日本では、スリーマイル「事故」に先立つ1975年に、森瀧市郎が原子力の平和利用をも含む「核絶対否定」を打ち出しました。不幸なことに、森瀧は日本原水爆禁止日本協議会(原水協)から袂を分かって発足した原水爆禁止国民会議(原水禁)の代表委員(後に議長)であったため、その考えが広く国民的に共有されることが妨げられてしまいました。しかも、原水禁の活動を支えた総評は1980年代に、原発を容認する電力労組を擁する連合に吸収され、今日では、森瀧の存在自体がほとんど忘れられています。
こうして日本では、福島第一原発「事故」が起こるまで、原発容認論は、政財官学労挙げての圧倒的世論として君臨しました。世界では、スリーマイル「事故」以後は被爆と被曝は同義語になりましたが、独り被爆国・日本では両者が意識的に切り離されてきたのです。
福島第一原発「事故」は、そういう日本の異常な認識状況の見直しを迫ったはずです。しかし、現実が示すとおり、政財官学労を挙げての巻き返しはすさまじいものがあります。また世論の側においても、反原発運動が核そのものを問い直す契機を生みだすことは妨げられる状況があります。

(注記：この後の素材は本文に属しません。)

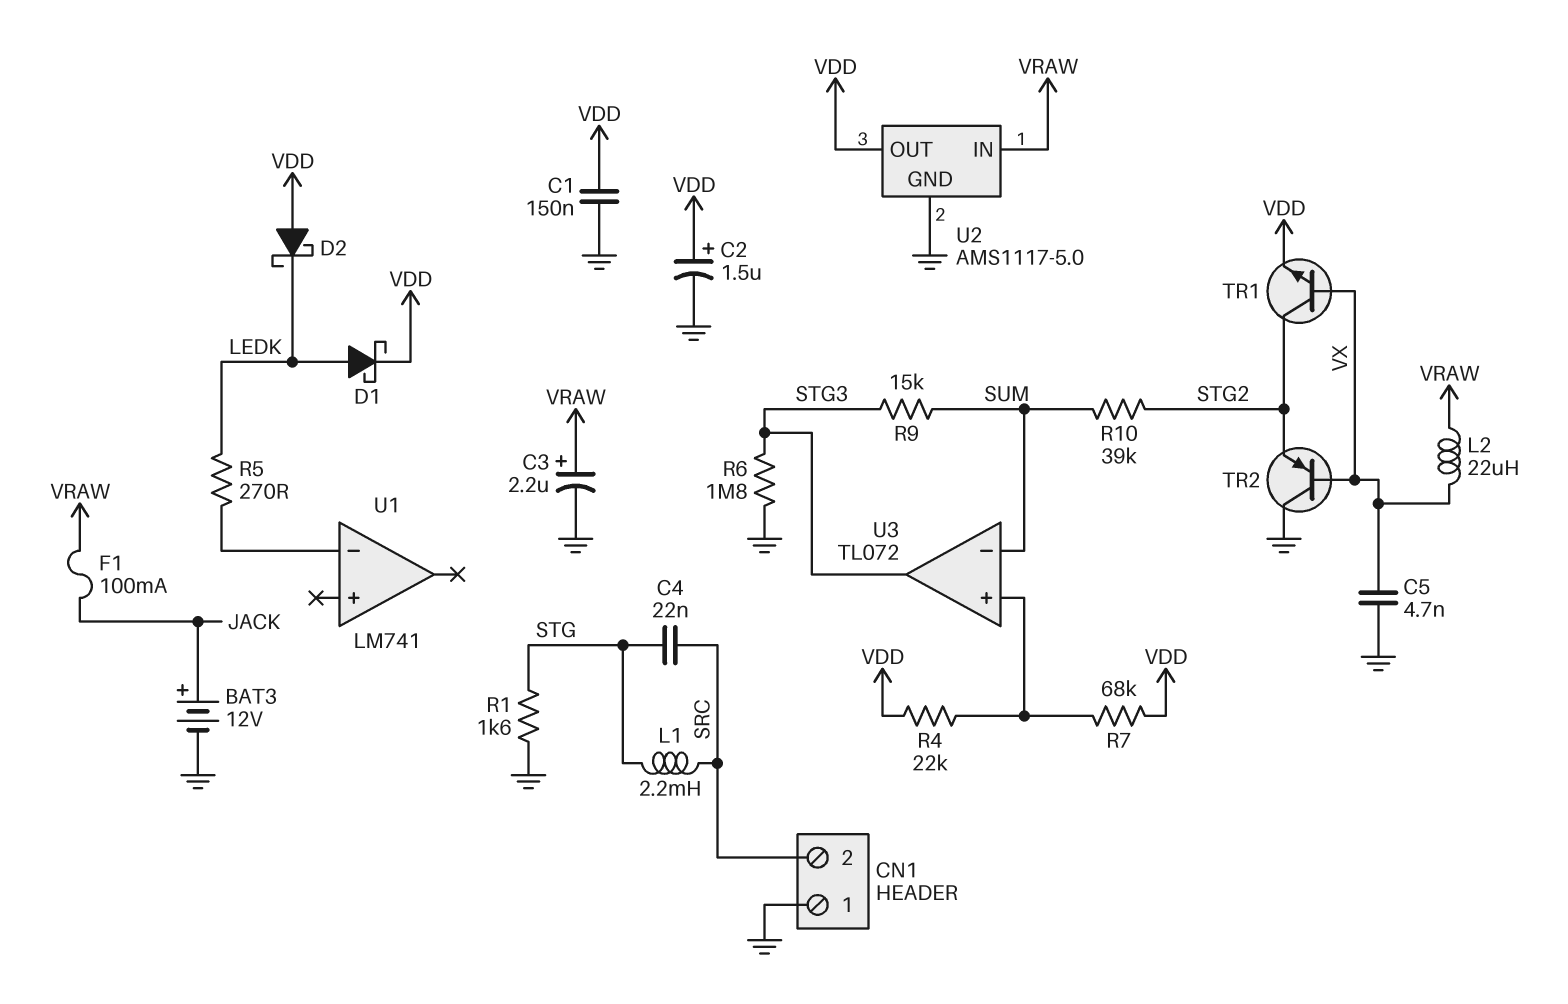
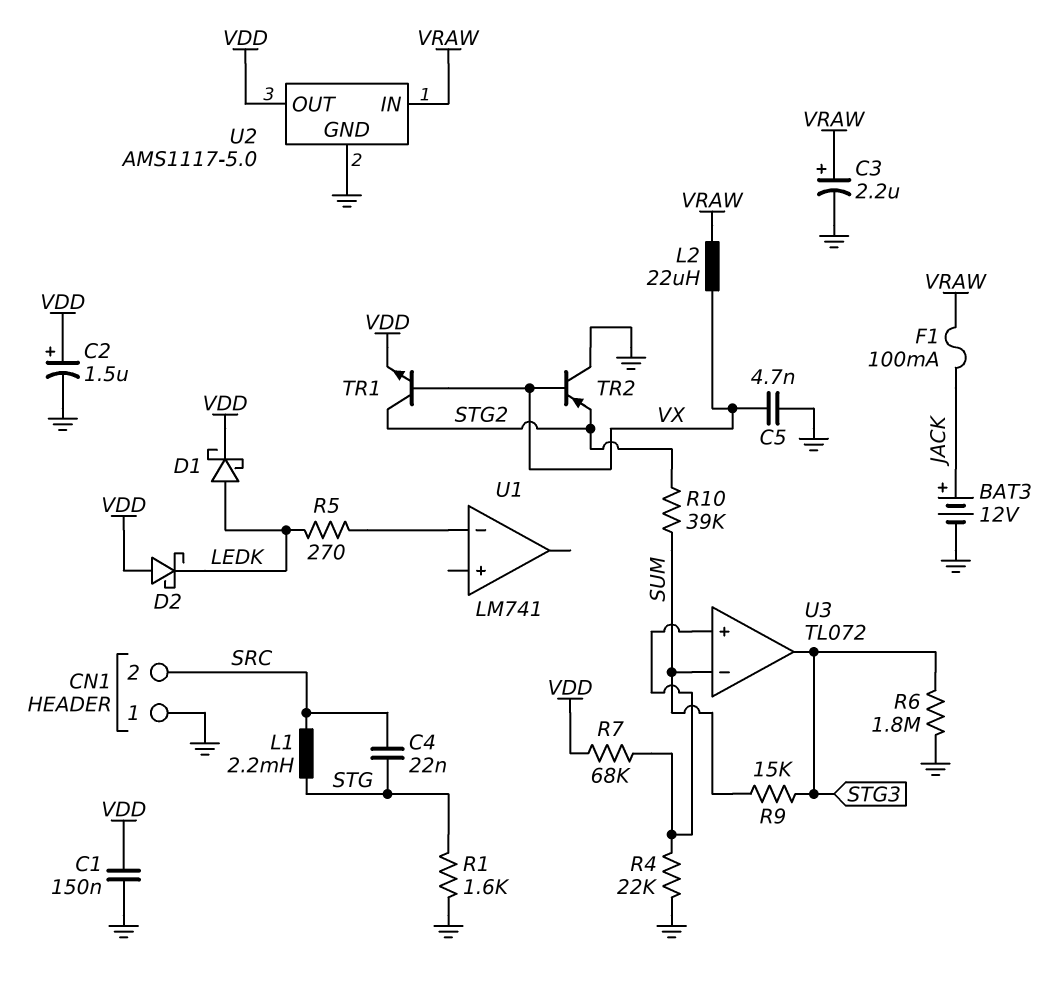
R4: 22k (U3/in+, VDD) -> 22k (GND, U3/in+)

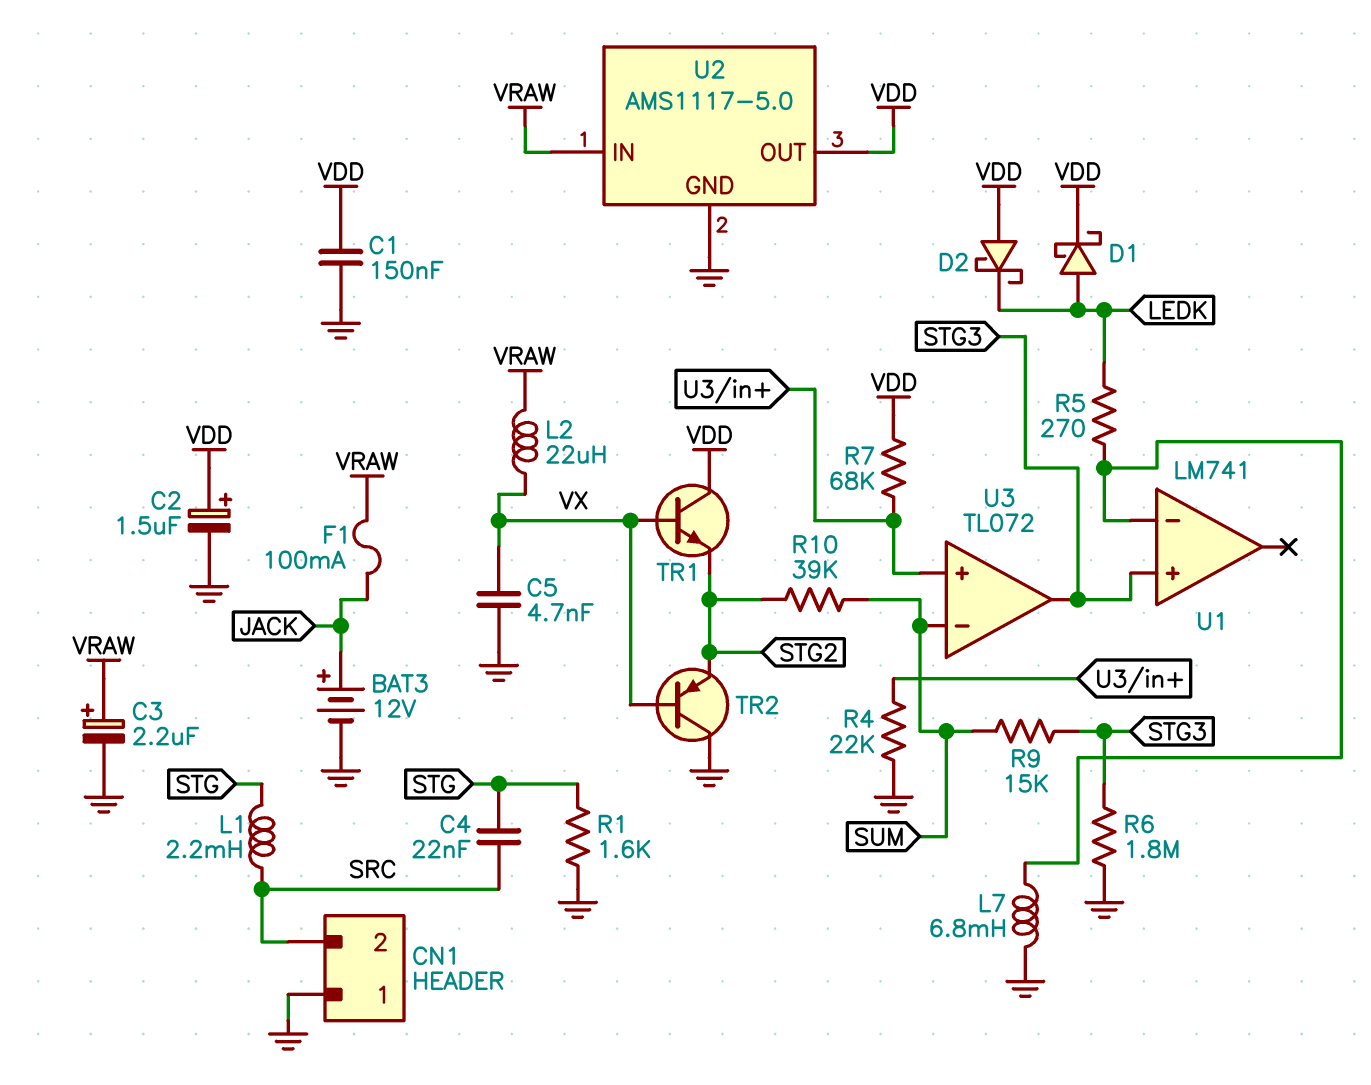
L7: none -> 6.8mH (GND, U1/in-)
TR1: NPN (B VX, C STG2, E VDD) -> NPN (B VX, C VDD, E STG2)
U1 pin in+: none -> STG3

詳しく述べるスペースがありませんが、私は「非核3原則」「非核都市宣言」を謳いながら、アメリカの「核の傘」(核抑止力) に依存すること即ち日米核軍事同盟に何の矛盾も感じない、平和・安全保障にかかわる日本の曖昧を極める世論状況に根本的な問題があると思います。この根本問題に私たちが主体的に取り組む決意をしない限り、被爆70年の節目も活かされないままに過ぎ去っていってしまうであろうことを、私は今恐れています。